Muannas Alaidid bahkan bersaksi bahwa Ade Armando tidak pernah meninggalkan salat.

Bahkan, menurutnya, Ade Armando sedang berpuasa saat dikeroyok dalam Aksi 11 April 2022 karena dianggap penista agama.

“Saya saksi Ade Armando tak pernah tinggal sholat bahkan saat peristiwa terjadi dia sedang berpuasa,” kata Muannas Alaidid melalui akun Twitter pribadinya, sebagaimana dikutip pada Sabtu, 23 April 2022.

“Sadis bila bela beda pandangan dianggap penista agama,” sambungnya.

Sebagaimana diketahui, Ade Armando memang dinilai sebagai penista agama Islam oleh beberapa pihak. Namun, pihak Ade Armando sendiri membantah hal ini.

Tim Kuasa Hukum Ade Armando bahkan telah melaporkan melaporkan Sekretaris Jenderal Partai Amanat Nasional (Sekjen PAN), Eddy Soeparno ke polisi yang menyebut AA sebagai penista agama.

Dilansir dari Liputan 6, laporan dilayangkan oleh Andi Windo Wahidin sebagai tim kuasa hukum Ade Armando degan nomor STTLP/B/1990/IV/2022/SPKT/POLDA METRO JAYA tanggal 18 April 2022.
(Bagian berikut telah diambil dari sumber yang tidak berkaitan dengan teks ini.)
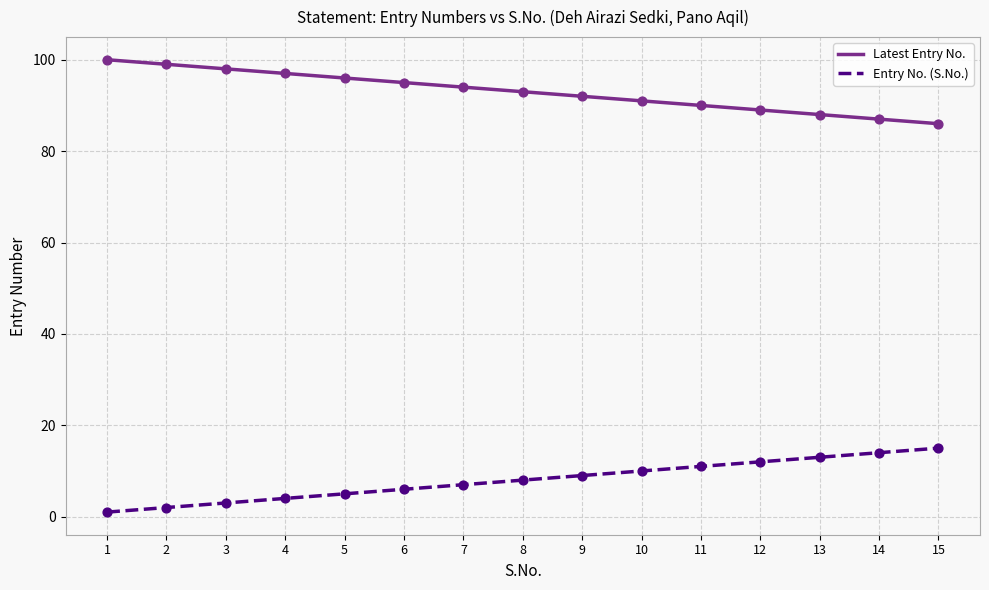

At which category is the sum across all series the highest?

1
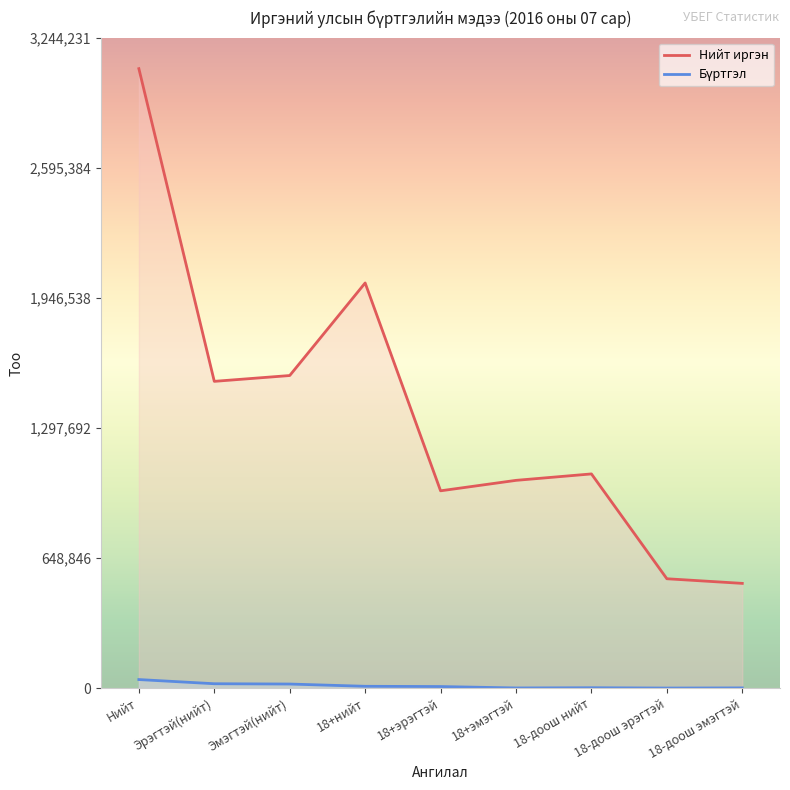

How many data points in Нийт иргэн are less than 1068689?

4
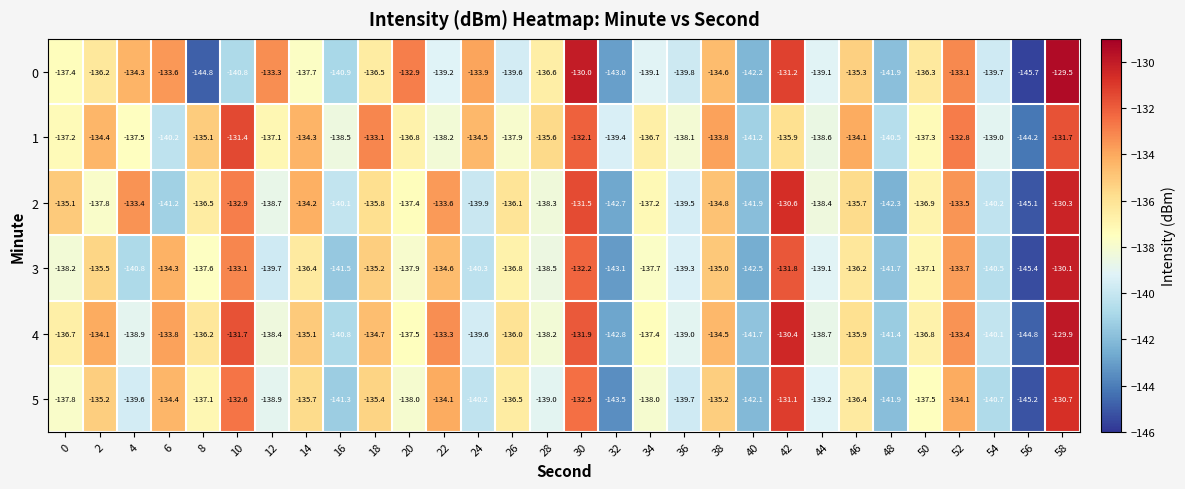

How many distinct data groups are displayed?

6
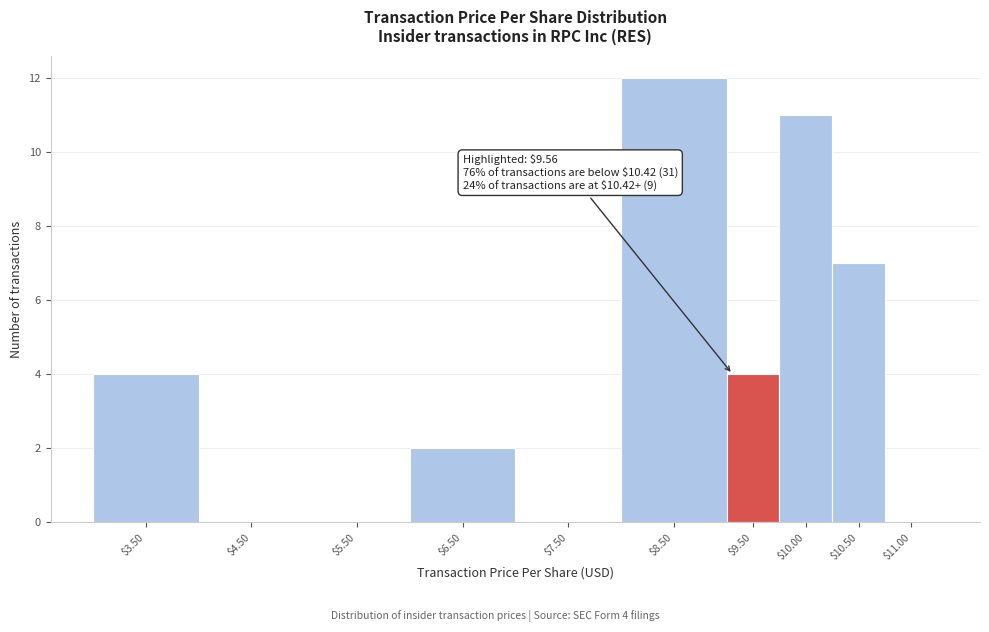

What is the greatest value displayed?

12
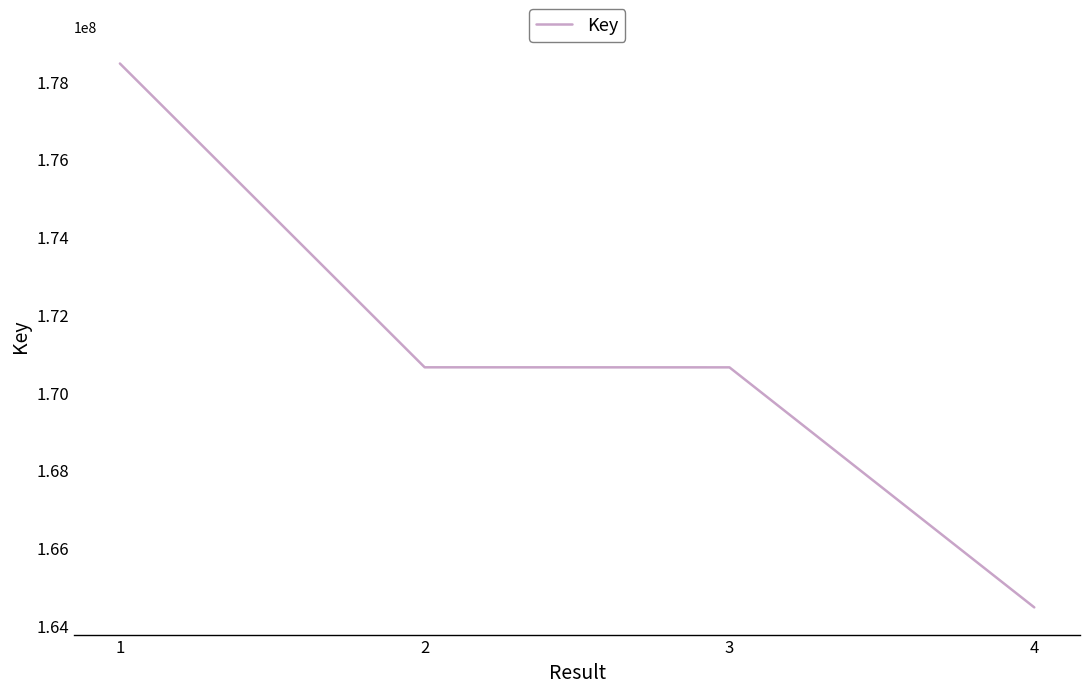

What is the sum of the values at 1 and 2?

349117060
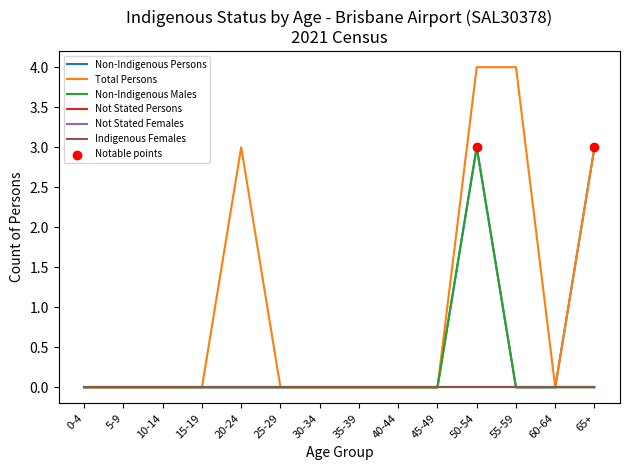

Does the chart have visible grid lines?

No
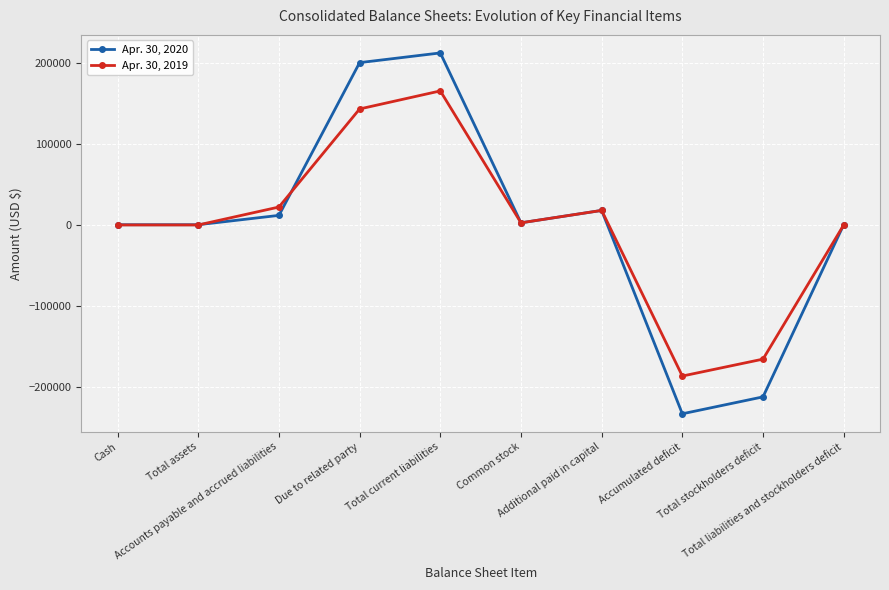

What is the value of the Apr. 30, 2019 point at the 8th from the left?

-186716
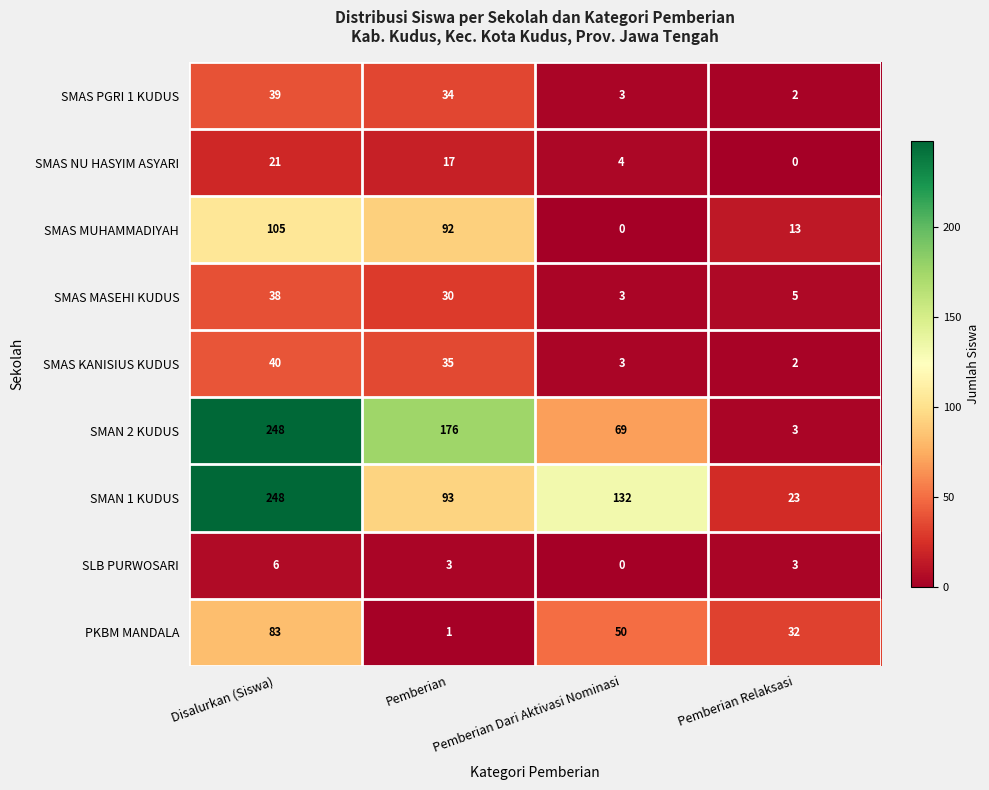

Which series changed the most between Disalurkan (Siswa) and Pemberian Relaksasi?

SMAN 2 KUDUS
Muannas Alaidid  sebagai salah satu tim kuasa hukum Ade Armando mengatakan laporan itu merupakan kelanjutan dari somasi pada 14 April 2022 yang tidak ditanggapi oleh Eddy Soeparno.

“Kami selaku Kuasa Hukum Ade Armando sudah meminta secara baik-baik Eddy Soeparno untuk menghapus cuitan tersebut dan meminta maaf kepada Ade Armando melalui akun twitternya karena dia menuduh Ade Armando menista agama dan ulama tanpa dasar yang jelas, tidak ada putusan pengadilan tentang hal itu,” ujar Muannas pada Selasa, 19 April 2022.

Sebelumnya, Eddy Soeparno sempat membuat cuitan di akun Twitternya usai Ade Armando babak belur dianiaya massa tak berjas almamater di depan Gedung DPR/MPR RI pada Senin, 11 April 2022 kemarin.

Dalam cuitannya itu, Eddy tidak secara gamblang menyebut nama Ade Armando, melainkan hanya menggunakan inisial AA.

“Saya mendukung pengusutan dan tindakan hukum kepada pelaku kekerasan terhadap AA, tapi saya juga mendukung tindakan hukum yang tegas kepada mereka yang menistakan agama dan ulama, termasuk AA,” tulis Eddy melalui akun Twitternya @eddy_soeparno, Selasa 12 April 2022.